[Opening Selected passage section]

Episodes From Patpargunj

We moved to Patpargunj, my mother and I, from Trivandrum. We were waiting for my father's posting to be finalised, so we could all move to a nice, big house in Central Delhi, but till then we cooled our heels at our newly built flat in the newly built apartment complex. Patpargunj lies over the Yamuna River (hence the name, Pat= bridge, par= over, ganj=locality) and now there are three ways to get there--over the snazzy toll-road via Noida, over the Nizamuddin bridge which has three lanes on each side and over the ITO bridge, only one lane and not advisable if any of the other two bridges are closer by. In those days, the ITO bridge was the only one that existed, but it didn't matter so much, because traffic was light, because not many people lived there. The cars you saw? Were all old Fiats or Ambassadors or at best, Maruti 800s. (Now, of course, there's almost always a traffic jam when I visit my mother and the cars in the jam are Pajeros and Mercs and even, once or twice, Beamers.)

[Closing Selected passage section]

• **Work request**:
Carry the piece above about moving to Patpargunj forward, starting right after its last sentence.

[Opening Record set section]

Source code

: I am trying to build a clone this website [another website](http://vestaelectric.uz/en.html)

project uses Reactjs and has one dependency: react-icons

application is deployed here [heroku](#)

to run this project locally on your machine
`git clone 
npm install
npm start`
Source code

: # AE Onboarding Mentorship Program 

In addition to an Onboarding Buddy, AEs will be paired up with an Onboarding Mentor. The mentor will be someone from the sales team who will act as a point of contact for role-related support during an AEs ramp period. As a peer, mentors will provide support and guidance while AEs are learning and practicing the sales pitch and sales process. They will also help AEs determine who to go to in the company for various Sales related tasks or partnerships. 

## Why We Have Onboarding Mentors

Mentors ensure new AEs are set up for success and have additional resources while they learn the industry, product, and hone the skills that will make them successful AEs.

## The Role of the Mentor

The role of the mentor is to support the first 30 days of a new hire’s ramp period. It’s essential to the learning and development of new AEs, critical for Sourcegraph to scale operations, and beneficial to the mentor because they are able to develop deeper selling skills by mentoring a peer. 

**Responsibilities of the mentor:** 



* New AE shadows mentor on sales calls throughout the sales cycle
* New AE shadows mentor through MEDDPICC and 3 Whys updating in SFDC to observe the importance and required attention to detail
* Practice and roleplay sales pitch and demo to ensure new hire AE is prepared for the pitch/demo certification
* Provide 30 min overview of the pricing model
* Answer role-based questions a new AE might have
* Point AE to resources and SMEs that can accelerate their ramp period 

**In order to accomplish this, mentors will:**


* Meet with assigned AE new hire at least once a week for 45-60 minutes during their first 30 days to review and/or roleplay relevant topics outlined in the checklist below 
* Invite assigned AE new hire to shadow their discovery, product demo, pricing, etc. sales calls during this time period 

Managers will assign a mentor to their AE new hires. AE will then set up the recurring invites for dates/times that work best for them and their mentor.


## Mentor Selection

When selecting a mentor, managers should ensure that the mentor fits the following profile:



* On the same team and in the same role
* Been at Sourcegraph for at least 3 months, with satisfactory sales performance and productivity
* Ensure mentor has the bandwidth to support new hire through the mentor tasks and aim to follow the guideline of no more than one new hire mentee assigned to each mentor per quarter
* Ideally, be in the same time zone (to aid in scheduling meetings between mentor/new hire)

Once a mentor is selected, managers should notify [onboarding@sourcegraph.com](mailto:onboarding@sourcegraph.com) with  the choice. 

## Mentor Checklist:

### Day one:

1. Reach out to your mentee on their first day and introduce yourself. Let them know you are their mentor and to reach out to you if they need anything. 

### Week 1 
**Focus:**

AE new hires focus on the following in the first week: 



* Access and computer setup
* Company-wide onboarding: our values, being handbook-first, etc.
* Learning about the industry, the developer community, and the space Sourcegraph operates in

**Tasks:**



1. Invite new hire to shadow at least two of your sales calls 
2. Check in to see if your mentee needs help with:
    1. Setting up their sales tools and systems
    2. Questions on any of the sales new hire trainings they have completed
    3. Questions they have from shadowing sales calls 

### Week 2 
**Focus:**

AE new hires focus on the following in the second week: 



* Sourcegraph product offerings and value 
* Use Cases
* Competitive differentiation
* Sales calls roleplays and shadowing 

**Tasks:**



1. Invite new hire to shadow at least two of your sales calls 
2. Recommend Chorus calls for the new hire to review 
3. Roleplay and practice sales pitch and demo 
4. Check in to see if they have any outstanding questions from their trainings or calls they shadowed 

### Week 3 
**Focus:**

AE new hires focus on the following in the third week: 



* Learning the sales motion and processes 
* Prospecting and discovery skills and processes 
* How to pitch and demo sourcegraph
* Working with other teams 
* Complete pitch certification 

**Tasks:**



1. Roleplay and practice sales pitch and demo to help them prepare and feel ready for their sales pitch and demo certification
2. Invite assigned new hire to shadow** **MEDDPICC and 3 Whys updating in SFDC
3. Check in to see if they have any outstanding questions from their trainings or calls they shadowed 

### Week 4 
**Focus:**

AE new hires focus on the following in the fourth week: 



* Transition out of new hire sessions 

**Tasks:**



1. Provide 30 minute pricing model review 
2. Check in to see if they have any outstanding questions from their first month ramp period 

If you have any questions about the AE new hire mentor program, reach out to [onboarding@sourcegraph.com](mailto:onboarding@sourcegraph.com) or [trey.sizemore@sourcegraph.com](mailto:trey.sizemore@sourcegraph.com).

[Closing Record set section]

• **Output**:
It didn't matter very much though, to me then. I was still only ten, too young to think about snob values or how much they mattered. There were other kids in the complex we moved into--which was a lot more than could be said about our relatively bigger, but sadly isolated bungalow in Trivandrum.

But the kids were, well, not very much like me, no matter how much I tried to mould myself to their personalities. I think this was about the time I learned, really learned about typical Indian middle class families and their values.


***
There were two sets of sisters who served as the ring leaders for our small gang. One set was called Abhilasha and Akansha and the other set was called Neha and Puja. Neha and Puja had a younger baby sister as well, called Gudiya, but they had just about moved in, that family, and Abhilasha--who was a plump chubby girl--still ruled the roost.
One day Abhilasha and Akansha told us gravely, during a game of Mother May I that their mother had just had a baby. "And everyone was very upset," said Akansha, who even though she was the younger, was very much the more wordly of the two. "Why?" I asked, amazed. "I don't know," said Akansha, "I just know everyone was crying a lot, even my mother."
Abhilasha interrupted this, to ask whether I wanted to see the baby and led me inside to a room full of relatives and her mother lay on the bed, with such a very tiny, red baby next to her. "Ohhh, she's so small!" I said, and the grown ups laughed, grown-uppishly, before talking over our heads.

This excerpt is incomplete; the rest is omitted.